** STUDY MATERIAL **
- - -

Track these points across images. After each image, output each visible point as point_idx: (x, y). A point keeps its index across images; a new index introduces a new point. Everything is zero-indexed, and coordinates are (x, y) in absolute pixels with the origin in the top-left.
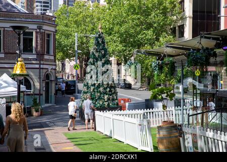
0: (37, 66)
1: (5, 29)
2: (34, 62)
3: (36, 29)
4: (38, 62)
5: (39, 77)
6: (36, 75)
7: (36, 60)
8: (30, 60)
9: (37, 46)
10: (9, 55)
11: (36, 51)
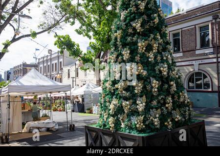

- - -

** EXERCISE DETAILS **
Print the rows above line for line, with every character as it appears, but leave out the pictures.

** ANSWER SPACE **
Track these points across images. After each image, output each visible point as point_idx: (x, y). A point keeps its index across images; a new index introduces a new point. Everything is zero-indexed, and coordinates are (x, y) in absolute pixels with the origin in the top-left.
0: (37, 66)
1: (5, 29)
2: (34, 62)
3: (36, 29)
4: (38, 62)
5: (39, 77)
6: (36, 75)
7: (36, 60)
8: (30, 60)
9: (37, 46)
10: (9, 55)
11: (36, 51)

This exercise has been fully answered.